Virginia City
Director: Michael Curtiz
Year: 1940
Rating: 7.5
Virginia City is in Nevada. I didn't know that.
This is a terrific sweeping Civil War Western
that begins in a Confederate prison and moves west through the stunning topography
of the rough demanding terrain throwing in loads of drama, history and just
enough action to keep you happy. All directed by the master Michael Curtiz
with a cast of heavies - Errol Flynn, Humphrey Bogart, Randolph Scott, Miriam
Hopkins and character actors Alan Hale, Guinn "Big Boy" Williams, Frank McHugh
and Douglass Dumbrille. The South is on the verge of defeat and needs a fast
infusion of cash to keep going. They send a man to Virginia City to bring
back a few wagon loads of gold with the Yankees controlling most of the land
between Richmond and the West. It makes for a terrific adventure tale with
gobs of a three-way romance and danger. The film plays it right down the
middle taking neither side which back in 1940 was probably wise marketing.

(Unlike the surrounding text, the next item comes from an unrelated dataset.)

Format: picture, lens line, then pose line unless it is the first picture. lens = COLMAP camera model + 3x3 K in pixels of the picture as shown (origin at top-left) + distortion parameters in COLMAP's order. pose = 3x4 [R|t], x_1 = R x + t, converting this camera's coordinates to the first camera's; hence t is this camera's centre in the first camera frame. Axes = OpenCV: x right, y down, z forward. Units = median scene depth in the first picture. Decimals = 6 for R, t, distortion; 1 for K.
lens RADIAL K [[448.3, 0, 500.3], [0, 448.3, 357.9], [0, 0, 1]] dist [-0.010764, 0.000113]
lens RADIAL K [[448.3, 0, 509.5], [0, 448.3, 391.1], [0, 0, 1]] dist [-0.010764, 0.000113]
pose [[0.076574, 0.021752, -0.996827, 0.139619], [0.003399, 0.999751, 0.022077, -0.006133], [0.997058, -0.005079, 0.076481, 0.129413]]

No talk of slavery. There was still a lot of sympathy for the Southern myth
of the Confederacy (still is of course). But ends it with a lovely if corny
moment of Lincoln saying "Tomorrow Lee will meet Grant at Appomattox to sign
the treaty. We will be friends again. This is not an end. It is a beginning".
Flynn and his two sidekicks Hale and Williams
break out of a Confederate prison run by Scott. All honorable men.
Flynn and his accent goes north while Scott meets up with his childhood friend
and hoped for love, Miriam who has come from Virginia City where she is a
dance hall girl and spy for the Confederacy. She informs him of the gold
and the need to bring it east. Jefferson Davis approves. Flynn meanwhile
has been assigned to stop it not knowing who is heading the effort. In the
stagecoach west with his two buddies are Hopkins and Bogart. Nice coincidence.
They fall in love. Hopkins and Flynn that is. Bogart plays a Mexican bandit
named John Murrell who was a real life legendary bad guy who sometimes had
a gang as large as two hundred men.
But he wasn't Mexican and he died in the
1840s. With his pencil moustache and accent Bogart must have hated doing
this. He was so frustrated with his roles at Warner and was acting in this
and another film, It All Came True, at the same time. Don't worry Bogie,
later in the year he would act in High Sierra in which he received critical
applause and even better met the writer, John Huston. The next year Huston
would fight with the studio to star Bogart in The Maltese Falcon. They wanted
George Raft. Now seeing Bogart as a smirking Mexican bandit seems like terrible
casting but back then perhaps not. Admittedly, Bogart was sure not associated
with Westerns - the only other two were an obscure B film in 1931 called
A Holy Terror and then with Cagney in The Oklahoma Kid, perhaps the worst
cast film of all time. They were much better in the gangster films they did
together.
Once they get to Virginia City after Bogart
fails to rob them, there is a great scene in which Flynn goes into a bar
- is shocked when he sees Hopkins on stage singing and flirting with customers
and then bumps into Scott. One look at each other and they know exactly why
each of them is there. It turns into a tense cat and mouse game between the
two of them for the gold but also for the heart of Hopkins. I have to admit
Hopkins has never appealed to me - lips so thin they practically vanish.
So, I didn't really get their attraction to her but she was a big star at
the time.
Scott manages to sneak out of the town with
wagons holding gold hidden in them and they begin an arduous trip across
inhospitable land with Bogart and his gang not far behind. Heroism all around.
Curtiz throws in a number of emotional pinpricks that are effective - the
sound of trumpets to the rescue, a tiny girl picking up the rifle of her
dead father and saying "You dirty rats" as she fires it, Flynn and Scott
showing respect to one another and saying we could have been friends at another
time, another place. If only we could do the same today.